Mental models are shortcuts for reasoning. They are a set of ideas and beliefs that we consciously or unconsciously form based on our experiences to shape our representation of how the world works. While mental models are extremely useful to make decisions in times of uncertainty, they are still shortcuts—which can be harmful if we don’t take a step back to evaluate them.
Lucky for us, scientists have already devised a system we can take inspiration from. Evaluating the result of a chain of events and decisions is something that needs to be done every day in scientific research. In particular, scientists need to evaluate the validity and reliability of their measures.
Validity: is the mental model accurate?
In scientific research, validity is the extent to which a concept is accurately measured. To put it simply: are we measuring the right thing? As healthcare professionals Roberta Heale and Alison Twycross put it: “A survey designed to explore depression but which actually measures anxiety would not be considered valid.”
When it comes to mental models, questioning the validity of a mental model is equivalent to asking yourself: is this the right mental model for the situation? There are many mental models, and it may be that you apply the margin of safety mental model, when really you should be paying attention to your illusion of control.

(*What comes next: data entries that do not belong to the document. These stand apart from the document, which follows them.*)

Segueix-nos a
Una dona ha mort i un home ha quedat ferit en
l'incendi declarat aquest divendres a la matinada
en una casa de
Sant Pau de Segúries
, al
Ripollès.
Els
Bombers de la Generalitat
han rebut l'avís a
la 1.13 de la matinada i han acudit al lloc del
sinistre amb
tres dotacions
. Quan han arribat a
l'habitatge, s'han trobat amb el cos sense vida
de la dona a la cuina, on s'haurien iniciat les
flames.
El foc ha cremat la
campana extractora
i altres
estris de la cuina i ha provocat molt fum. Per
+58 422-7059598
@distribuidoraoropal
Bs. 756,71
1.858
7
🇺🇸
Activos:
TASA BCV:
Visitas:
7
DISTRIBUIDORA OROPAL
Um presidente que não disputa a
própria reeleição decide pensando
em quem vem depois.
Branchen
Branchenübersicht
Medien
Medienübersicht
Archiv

Validity does not say anything about the mental model itself. Instead, it helps evaluate how appropriate and accurate a mental model is in a specific situation.

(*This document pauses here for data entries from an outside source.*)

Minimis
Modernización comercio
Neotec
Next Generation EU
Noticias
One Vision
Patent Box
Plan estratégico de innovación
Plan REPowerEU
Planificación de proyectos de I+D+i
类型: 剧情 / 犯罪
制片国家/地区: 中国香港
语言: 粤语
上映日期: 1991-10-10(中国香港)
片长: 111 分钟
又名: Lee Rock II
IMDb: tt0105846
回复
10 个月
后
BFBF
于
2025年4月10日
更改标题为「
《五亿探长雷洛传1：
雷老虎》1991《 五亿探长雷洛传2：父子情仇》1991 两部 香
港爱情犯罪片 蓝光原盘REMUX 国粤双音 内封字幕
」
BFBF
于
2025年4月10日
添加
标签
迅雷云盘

Reliability: is the mental model consistent?
Reliability is the consistency of a mental model when applied repeatedly under similar circumstances. Do you get the same result when you apply this mental model repeatedly?

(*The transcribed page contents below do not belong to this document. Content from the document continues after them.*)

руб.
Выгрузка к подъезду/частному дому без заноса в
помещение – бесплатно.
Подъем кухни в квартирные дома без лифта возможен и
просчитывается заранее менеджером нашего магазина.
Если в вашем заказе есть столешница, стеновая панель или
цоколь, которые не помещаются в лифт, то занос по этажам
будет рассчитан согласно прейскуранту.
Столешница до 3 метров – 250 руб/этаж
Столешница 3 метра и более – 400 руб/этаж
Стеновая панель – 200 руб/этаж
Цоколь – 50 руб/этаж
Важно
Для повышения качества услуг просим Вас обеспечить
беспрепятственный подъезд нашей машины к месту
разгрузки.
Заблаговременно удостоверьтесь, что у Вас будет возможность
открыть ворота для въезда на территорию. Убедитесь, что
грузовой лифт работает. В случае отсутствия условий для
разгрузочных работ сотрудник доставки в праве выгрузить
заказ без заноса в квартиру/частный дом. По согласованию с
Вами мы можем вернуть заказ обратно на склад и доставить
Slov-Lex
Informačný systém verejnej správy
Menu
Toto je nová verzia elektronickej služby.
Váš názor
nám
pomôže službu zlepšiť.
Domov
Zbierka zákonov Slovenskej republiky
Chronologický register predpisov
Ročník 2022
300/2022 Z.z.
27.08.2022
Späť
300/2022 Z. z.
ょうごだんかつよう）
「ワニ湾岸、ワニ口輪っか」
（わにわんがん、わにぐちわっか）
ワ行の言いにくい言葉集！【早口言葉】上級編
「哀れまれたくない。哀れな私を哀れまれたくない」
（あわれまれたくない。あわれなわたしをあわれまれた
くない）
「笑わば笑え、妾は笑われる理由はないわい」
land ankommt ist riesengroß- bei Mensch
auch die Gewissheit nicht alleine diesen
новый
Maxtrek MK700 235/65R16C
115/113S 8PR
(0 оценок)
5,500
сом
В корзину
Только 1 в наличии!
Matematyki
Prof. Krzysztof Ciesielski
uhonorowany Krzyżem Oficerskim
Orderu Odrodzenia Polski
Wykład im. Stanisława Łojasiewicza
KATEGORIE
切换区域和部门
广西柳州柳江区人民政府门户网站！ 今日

Roberta Heale and Alison Twycross share a good illustration to understand the relationship between validity and reliability: “A simple example of validity and reliability is an alarm clock that rings at 7:00 each morning, but is set for 6:30. It is very reliable (it consistently rings the same time each day), but is not valid (it is not ringing at the desired time).”
Scientists use several methods to evaluate the reliability of their measures, but two of them in particular are relevant to evaluating the reliability of mental models.
- The test-retest method. It consists in measuring the stability of a test over time. For mental models, you would need to keep track of the result of decisions made using a specific mental model. The more similar the results are over time, the more reliable the mental model. This is simple to achieve by adding a section to your daily notes or journal. Roam would be a great tool for this use case.
- The inter-observer method. In scientific research, this method looks at to what extent the measure yields the same result when administered by different observers under the same conditions. This is obviously much more difficult to achieve in real life, but it is interesting when it comes to mental models to discuss your experience with other people. Have they had the same results using the same mental model in similar situations?
Beyond reliability, maybe they used a different mental model which they consider more valid for that specific situation—and that’s worth discussing as well. After all, a mental model can be reliable but not valid (consistently returning a “bad” result), or valid but not reliable (inconsistently returning a “good” result).
As you can see, it would make little sense to consider validity and reliability separately. Why would you want to keep on accurately hitting the wrong target?
As often with metacognitive tools, the methods used in science to evaluate validity and reliability cannot simply be transposed to real life and the evaluation of mental models, but they offer a scaffold—a meta-model, if you wish—to guide your thinking.